Dutch blogger Beautiful Blues writes about an online test that reveals one’s level of homophobia. He describes the various questions posed and the answers to choose from, and also his reasoning behind the answers he chose. The questions deal with anti-gay demonstrations. homosexuality in other social groups, gay ‘marriage’, punishment for homosexuals, homosexuality and communion (of course), separate Olympics for homosexuals (huh?), and gay rights as parts of development aid.
And what’s the result when answering these questions from a Catholic perspective, as Beautiful Blues and a number of his commenters have done? A homophobia level of 13 to 16%.

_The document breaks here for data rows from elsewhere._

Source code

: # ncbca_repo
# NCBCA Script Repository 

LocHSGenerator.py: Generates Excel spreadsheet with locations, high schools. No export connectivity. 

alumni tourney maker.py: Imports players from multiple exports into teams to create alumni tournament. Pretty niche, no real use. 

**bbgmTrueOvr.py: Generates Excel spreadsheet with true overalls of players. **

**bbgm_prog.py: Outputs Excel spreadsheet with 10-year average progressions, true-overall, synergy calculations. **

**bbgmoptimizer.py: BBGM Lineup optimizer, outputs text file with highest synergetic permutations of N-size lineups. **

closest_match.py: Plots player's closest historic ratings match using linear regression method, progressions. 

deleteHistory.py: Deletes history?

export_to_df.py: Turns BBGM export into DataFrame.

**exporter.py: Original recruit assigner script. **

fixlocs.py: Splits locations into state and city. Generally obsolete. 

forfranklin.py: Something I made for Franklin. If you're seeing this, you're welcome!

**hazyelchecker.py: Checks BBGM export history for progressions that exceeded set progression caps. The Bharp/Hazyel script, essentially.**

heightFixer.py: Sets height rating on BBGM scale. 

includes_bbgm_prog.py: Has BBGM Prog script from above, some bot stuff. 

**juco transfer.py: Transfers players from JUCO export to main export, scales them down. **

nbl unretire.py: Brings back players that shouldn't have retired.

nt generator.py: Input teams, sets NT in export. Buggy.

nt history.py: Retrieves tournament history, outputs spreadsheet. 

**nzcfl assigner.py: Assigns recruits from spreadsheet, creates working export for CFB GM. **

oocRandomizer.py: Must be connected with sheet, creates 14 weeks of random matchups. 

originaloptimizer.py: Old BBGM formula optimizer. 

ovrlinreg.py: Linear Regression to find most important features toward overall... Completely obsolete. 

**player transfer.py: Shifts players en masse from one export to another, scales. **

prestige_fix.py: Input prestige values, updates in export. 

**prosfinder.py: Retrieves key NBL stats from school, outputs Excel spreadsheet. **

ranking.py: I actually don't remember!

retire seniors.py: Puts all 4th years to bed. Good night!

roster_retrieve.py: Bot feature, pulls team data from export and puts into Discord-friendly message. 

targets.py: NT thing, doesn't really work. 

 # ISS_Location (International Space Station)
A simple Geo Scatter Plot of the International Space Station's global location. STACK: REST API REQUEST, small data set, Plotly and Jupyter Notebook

As mentioned in a previous post, I’ll pay some attention to the great plans that Archbishop Malcolm Ranjith of Colombo has revealed for the coming year in his archdiocese. The text of the letter introducing and explaining the plans for a Year of the Eucharist can be found on the archdiocesan website.
The plans are not small. The section titled ‘Events and matters of general importance’ describes the preparation needed to be done in individual parishes and congregations. What I find striking is that the archbishop not only invites but also expects. “Every parish is expected to participate in this event along with their pastors, without exception”, he writes when discussing the opening of the Year of the Eucharist. As becomes clear from the tone of the rest of the letter, this is an example of the vital importance the archbishop attaches to the Eucharist and the liturgy that revolves around it. In the opening paragraphs of the letter he writes [emphases mine]:
“The Eucharistic Lord sustains the universal Church, and strengthens it so that it could withstand any evil onslaught from both within and without. This is effected by means of our intimate communion with Him. Each time we receive Him, in a state of grace, He draws us into His act of self-oblation; absorbs us unto Himself, and transforms us into His own likeness. That is the life-giving principle of the most Holy Eucharist. The Church is thus powerfully transformed and becomes the continuous presence of Christ in history. Each local Church participating in this mystical heavenly food becomes part of that supreme presence.”
Another very interesting element in the letter is the connection between the Eucharist and our reception and worship with the wider world and our role in it. That is something not often read in publications that chiefly discuss the Eucharist or the Blessed Sacrament.
“I very earnestly request all priests, religious and the laity to combine devotion with animation to show our love for the poor and the less fortunate people in our society by engaging in works of corporal mercy. Let our love extend not only to the poor people, but also towards mother nature so that our Eucharistic spirituality would incorporate also an eco-spirituality. Let us not forget that the bread which becomes the body of Christ, and the wine which becomes the Blood of Christ are God’s gifts and fruits of the earth’s fertility which are produced as food through human labour.”
The better part of the second chapter of the letter, the part titled ‘Specific goals’, is then devoted the eliminating misconceptions, faulty practices and ignorance of the Eucharist – something not unknown to us in the west, to put it mildly. And all this in the vein of Vatican II, which is the opposite of the misappropriated ‘spirit of Vatican II’ that has lead to ignorance, protestantisation, loss of faith here in the west.
I think that this big effort undertaken in the Archdiocese of Colombo can also be inspirational and educational for Catholics, clergy and laity alike, who live outside its borders.